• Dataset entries
BEGIN

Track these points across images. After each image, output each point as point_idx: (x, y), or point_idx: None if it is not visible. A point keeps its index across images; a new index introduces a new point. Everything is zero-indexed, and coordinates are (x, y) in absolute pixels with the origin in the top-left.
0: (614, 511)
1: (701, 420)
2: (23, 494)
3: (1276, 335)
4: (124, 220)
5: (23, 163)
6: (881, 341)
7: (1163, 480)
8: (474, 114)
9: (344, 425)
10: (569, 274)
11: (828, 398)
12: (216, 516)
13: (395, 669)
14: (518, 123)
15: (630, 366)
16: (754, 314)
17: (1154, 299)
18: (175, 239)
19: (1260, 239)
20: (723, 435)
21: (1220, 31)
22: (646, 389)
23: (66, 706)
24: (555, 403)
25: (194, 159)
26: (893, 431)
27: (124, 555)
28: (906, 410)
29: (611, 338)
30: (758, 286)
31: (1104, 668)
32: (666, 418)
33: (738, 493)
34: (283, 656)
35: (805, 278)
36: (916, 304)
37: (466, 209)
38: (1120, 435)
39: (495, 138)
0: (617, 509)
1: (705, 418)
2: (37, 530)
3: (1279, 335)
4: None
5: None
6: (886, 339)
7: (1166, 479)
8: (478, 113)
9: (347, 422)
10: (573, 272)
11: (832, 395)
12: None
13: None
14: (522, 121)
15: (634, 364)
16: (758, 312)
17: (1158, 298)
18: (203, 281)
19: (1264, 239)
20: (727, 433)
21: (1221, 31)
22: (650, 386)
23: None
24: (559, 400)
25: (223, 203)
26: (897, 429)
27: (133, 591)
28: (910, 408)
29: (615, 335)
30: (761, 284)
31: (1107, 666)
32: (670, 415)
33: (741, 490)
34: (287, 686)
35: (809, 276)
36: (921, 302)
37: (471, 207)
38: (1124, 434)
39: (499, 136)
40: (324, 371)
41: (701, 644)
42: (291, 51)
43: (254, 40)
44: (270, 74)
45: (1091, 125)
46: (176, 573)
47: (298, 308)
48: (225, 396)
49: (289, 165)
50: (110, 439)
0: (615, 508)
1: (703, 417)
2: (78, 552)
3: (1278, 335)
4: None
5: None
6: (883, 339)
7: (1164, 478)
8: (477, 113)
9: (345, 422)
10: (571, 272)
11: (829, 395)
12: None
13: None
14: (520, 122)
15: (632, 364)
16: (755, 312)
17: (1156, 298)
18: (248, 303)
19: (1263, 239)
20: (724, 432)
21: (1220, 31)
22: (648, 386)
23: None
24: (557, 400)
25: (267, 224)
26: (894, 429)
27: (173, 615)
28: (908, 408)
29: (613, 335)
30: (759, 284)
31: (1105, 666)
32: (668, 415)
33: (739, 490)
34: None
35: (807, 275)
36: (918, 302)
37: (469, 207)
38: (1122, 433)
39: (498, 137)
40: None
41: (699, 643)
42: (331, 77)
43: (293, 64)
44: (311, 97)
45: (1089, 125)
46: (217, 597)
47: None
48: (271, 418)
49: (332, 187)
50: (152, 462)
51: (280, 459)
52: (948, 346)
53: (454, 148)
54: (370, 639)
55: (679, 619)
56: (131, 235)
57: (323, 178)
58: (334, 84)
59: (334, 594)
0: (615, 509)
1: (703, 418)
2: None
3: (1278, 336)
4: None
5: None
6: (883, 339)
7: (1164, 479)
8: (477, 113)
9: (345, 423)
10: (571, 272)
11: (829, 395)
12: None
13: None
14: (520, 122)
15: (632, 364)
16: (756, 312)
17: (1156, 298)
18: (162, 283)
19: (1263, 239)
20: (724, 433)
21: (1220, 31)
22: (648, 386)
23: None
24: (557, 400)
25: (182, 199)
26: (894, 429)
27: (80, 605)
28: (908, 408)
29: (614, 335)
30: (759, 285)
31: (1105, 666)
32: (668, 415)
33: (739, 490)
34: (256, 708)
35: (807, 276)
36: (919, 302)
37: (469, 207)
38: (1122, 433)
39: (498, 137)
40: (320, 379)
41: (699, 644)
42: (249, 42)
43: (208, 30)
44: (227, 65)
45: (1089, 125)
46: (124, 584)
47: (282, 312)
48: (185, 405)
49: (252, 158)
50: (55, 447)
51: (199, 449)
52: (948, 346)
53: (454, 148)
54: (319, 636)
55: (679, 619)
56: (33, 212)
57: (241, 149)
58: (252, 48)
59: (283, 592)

END

• What to produce
Write out the records once more, precisely as they stand.

• Reply to the task
Track these points across images. After each image, output each point as point_idx: (x, y), or point_idx: None if it is not visible. A point keeps its index across images; a new index introduces a new point. Everything is zero-indexed, and coordinates are (x, y) in absolute pixels with the origin in the top-left.
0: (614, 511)
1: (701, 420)
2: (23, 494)
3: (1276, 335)
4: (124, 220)
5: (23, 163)
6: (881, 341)
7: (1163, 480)
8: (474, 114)
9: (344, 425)
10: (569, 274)
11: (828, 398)
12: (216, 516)
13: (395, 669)
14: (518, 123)
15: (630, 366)
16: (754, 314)
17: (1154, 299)
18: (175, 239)
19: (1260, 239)
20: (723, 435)
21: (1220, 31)
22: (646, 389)
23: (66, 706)
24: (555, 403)
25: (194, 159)
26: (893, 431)
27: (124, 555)
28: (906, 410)
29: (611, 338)
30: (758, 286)
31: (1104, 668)
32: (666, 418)
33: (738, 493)
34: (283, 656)
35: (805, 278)
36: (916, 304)
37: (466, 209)
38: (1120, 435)
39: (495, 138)
0: (617, 509)
1: (705, 418)
2: (37, 530)
3: (1279, 335)
4: None
5: None
6: (886, 339)
7: (1166, 479)
8: (478, 113)
9: (347, 422)
10: (573, 272)
11: (832, 395)
12: None
13: None
14: (522, 121)
15: (634, 364)
16: (758, 312)
17: (1158, 298)
18: (203, 281)
19: (1264, 239)
20: (727, 433)
21: (1221, 31)
22: (650, 386)
23: None
24: (559, 400)
25: (223, 203)
26: (897, 429)
27: (133, 591)
28: (910, 408)
29: (615, 335)
30: (761, 284)
31: (1107, 666)
32: (670, 415)
33: (741, 490)
34: (287, 686)
35: (809, 276)
36: (921, 302)
37: (471, 207)
38: (1124, 434)
39: (499, 136)
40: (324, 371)
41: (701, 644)
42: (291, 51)
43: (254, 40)
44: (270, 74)
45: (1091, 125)
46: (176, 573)
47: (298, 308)
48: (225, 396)
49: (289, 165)
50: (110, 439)
0: (615, 508)
1: (703, 417)
2: (78, 552)
3: (1278, 335)
4: None
5: None
6: (883, 339)
7: (1164, 478)
8: (477, 113)
9: (345, 422)
10: (571, 272)
11: (829, 395)
12: None
13: None
14: (520, 122)
15: (632, 364)
16: (755, 312)
17: (1156, 298)
18: (248, 303)
19: (1263, 239)
20: (724, 432)
21: (1220, 31)
22: (648, 386)
23: None
24: (557, 400)
25: (267, 224)
26: (894, 429)
27: (173, 615)
28: (908, 408)
29: (613, 335)
30: (759, 284)
31: (1105, 666)
32: (668, 415)
33: (739, 490)
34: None
35: (807, 275)
36: (918, 302)
37: (469, 207)
38: (1122, 433)
39: (498, 137)
40: None
41: (699, 643)
42: (331, 77)
43: (293, 64)
44: (311, 97)
45: (1089, 125)
46: (217, 597)
47: None
48: (271, 418)
49: (332, 187)
50: (152, 462)
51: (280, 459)
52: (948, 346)
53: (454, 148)
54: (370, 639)
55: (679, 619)
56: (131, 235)
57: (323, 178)
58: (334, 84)
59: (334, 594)
0: (615, 509)
1: (703, 418)
2: None
3: (1278, 336)
4: None
5: None
6: (883, 339)
7: (1164, 479)
8: (477, 113)
9: (345, 423)
10: (571, 272)
11: (829, 395)
12: None
13: None
14: (520, 122)
15: (632, 364)
16: (756, 312)
17: (1156, 298)
18: (162, 283)
19: (1263, 239)
20: (724, 433)
21: (1220, 31)
22: (648, 386)
23: None
24: (557, 400)
25: (182, 199)
26: (894, 429)
27: (80, 605)
28: (908, 408)
29: (614, 335)
30: (759, 285)
31: (1105, 666)
32: (668, 415)
33: (739, 490)
34: (256, 708)
35: (807, 276)
36: (919, 302)
37: (469, 207)
38: (1122, 433)
39: (498, 137)
40: (320, 379)
41: (699, 644)
42: (249, 42)
43: (208, 30)
44: (227, 65)
45: (1089, 125)
46: (124, 584)
47: (282, 312)
48: (185, 405)
49: (252, 158)
50: (55, 447)
51: (199, 449)
52: (948, 346)
53: (454, 148)
54: (319, 636)
55: (679, 619)
56: (33, 212)
57: (241, 149)
58: (252, 48)
59: (283, 592)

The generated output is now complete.